Dans ce contexte, nous estimons que nous devons être présents aux côtés d'un public qui a une nouvelle façon de regarder les programmes. Netflix et Amazon proposent un accès à des plateformes dont les contenus sont majoritairement américains. Si, face à cette offre, nous ne parvenons pas à proposer une plateforme fonctionnant sur le même principe qui mette en avant des oeuvres françaises et européennes, nous n'existerons pas. Nous devons nous adapter à un nouveau monde dans lequel le spectateur ne consommera plus la télévision qu'en passant par les plateformes. Il est donc essentiel de créer une plateforme de SVOD (Subscription video on demand, vidéo à la demande par abonnement). Cet impératif ne se substitue pas à la nécessité d'une meilleure exposition de la gamme complète de l'offre actuelle : antennes linéaires, télévision de rattrapage, vidéo à la demande… Le nouveau modèle de la plateforme avec abonnement visera à concurrencer les grands acteurs américains avec des oeuvres françaises et européennes. Nous avons déjà avancé sur le sujet, mais, évidemment, France Télévisions ne peut pas agir seule.
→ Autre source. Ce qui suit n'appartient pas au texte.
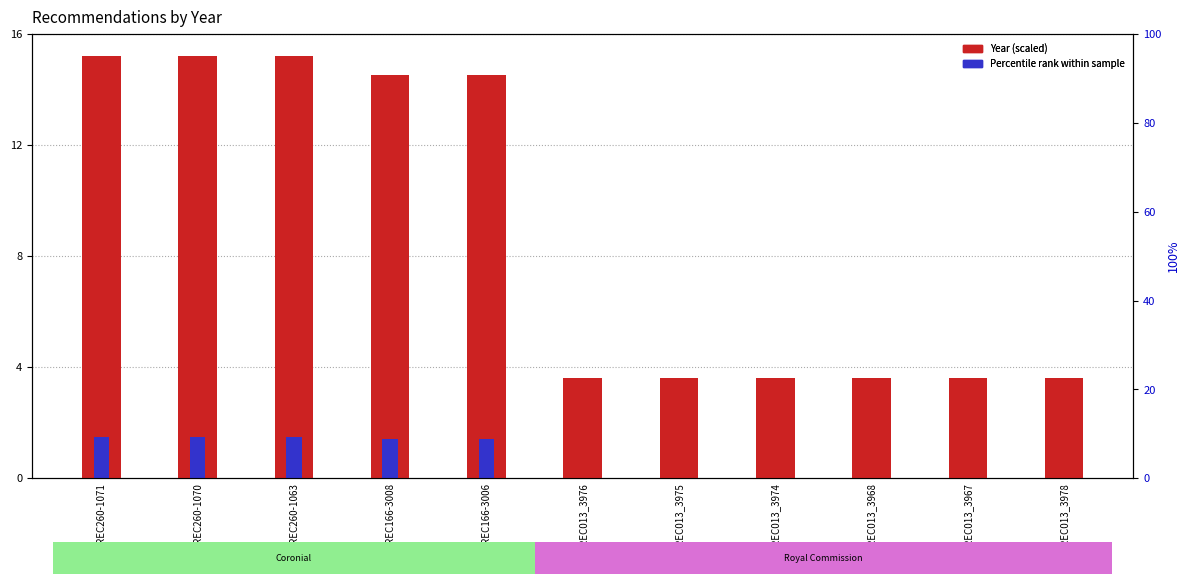

At how many categories does at least one series exceed 2?

11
Pour le dire autrement, nous n'avons pas l'argent pour acheter un catalogue de 6 000 oeuvres qui permettrait de mettre une plateforme en place. Nous devons trouver une solution intelligente pour nous allier avec les détenteurs de droits. Nous ne sommes pas loin d'y parvenir ; j'évoquerai le sujet avec le conseil d'administration à la mi-décembre, et, au mois de février, nous lui présenterons un plan d'affaires. Deux éléments conditionnent néanmoins la création de cette plateforme : d'une part, elle devra mettre en avant les oeuvres françaises, et, d'autre part, elle devra s'équilibrer financièrement – autrement dit, il n'est pas question d'y consacrer un sou issu de la redevance.
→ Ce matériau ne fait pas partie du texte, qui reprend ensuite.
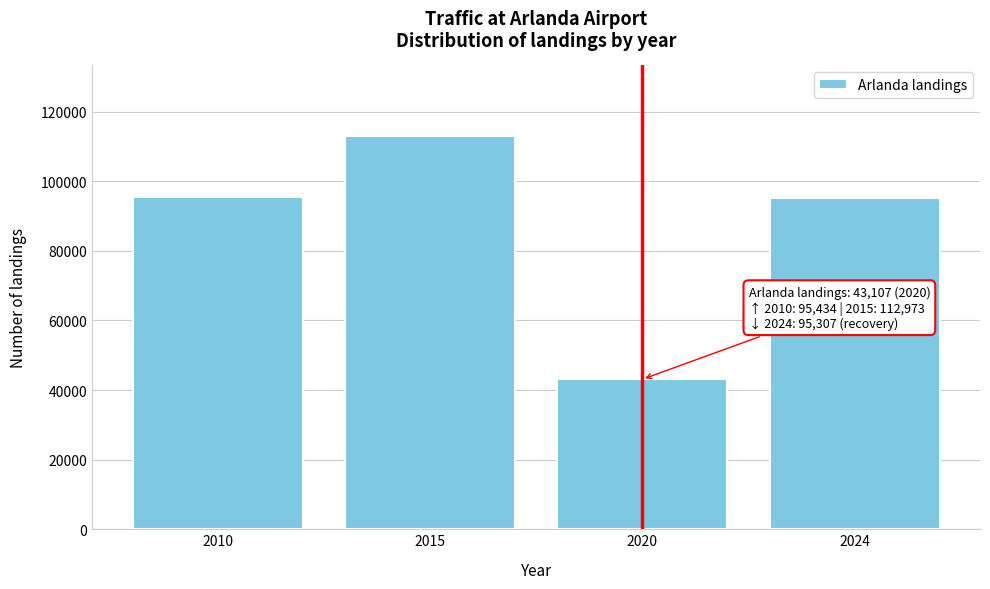

What is the change in value from 2015 to 2020?

-69866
Dans le même temps, nous travaillons à la refonte de notre plateforme gratuite, Pluzz. L'équipe précédente, sous l'égide de Rémy Pflimlin, nous a fait accomplir un formidable bond en matière de numérique, grâce auquel nous avons opéré un véritable rattrapage. Nous ne pouvons pas nous en tenir là, car, dans ce domaine, les progrès sont incessants. Afin de lui donner plus d'ampleur, nous préparons une refonte assez radicale de Pluzz : dès le mois de mai prochain, cette plateforme exposera la totalité des contenus numériques de France Télévisions, ce qui comprend tous les programmes gratuits, mais aussi l'offre à l'acte déjà existante. Quant à la nouvelle plateforme de SVOD, elle devrait voir le jour à l'automne 2017, si tout se passe bien et si nous recueillons l'accord du conseil d'administration.

J'ignore si j'ai répondu à la question initiale : faut-il une télévision publique en France ? Vous avez en tout cas compris que, pour ma part, je réponds sans hésiter par l'affirmative. J'espère vous avoir montré que la télévision était capable de se réformer. En dix-huit mois, nous avons déjà fait d'exigeantes réformes de structure, et nous les poursuivrons, tout en préservant ou en améliorant nos programmes.

J'ai la certitude que, pour continuer à se transformer, France Télévisions a besoin d'un horizon clair. Pour que l'entreprise ait confiance en elle et se développe, elle doit avoir le sentiment que l'on a confiance en elle. Pour accepter des changements, que ce soit à titre individuel ou collectif, nous avons besoin d'un regard bienveillant. C'est pourquoi, pour affronter des réformes difficiles, le non-remplacement d'un départ à la retraite sur deux, le bouleversement que le numérique introduit dans les pratiques de chaque salarié, et une concurrence qui dépasse largement les frontières classiques de l'Hexagone, France Télévisions a aussi besoin de bienveillance, notamment celle des élus de la Nation qui représentent nos actionnaires.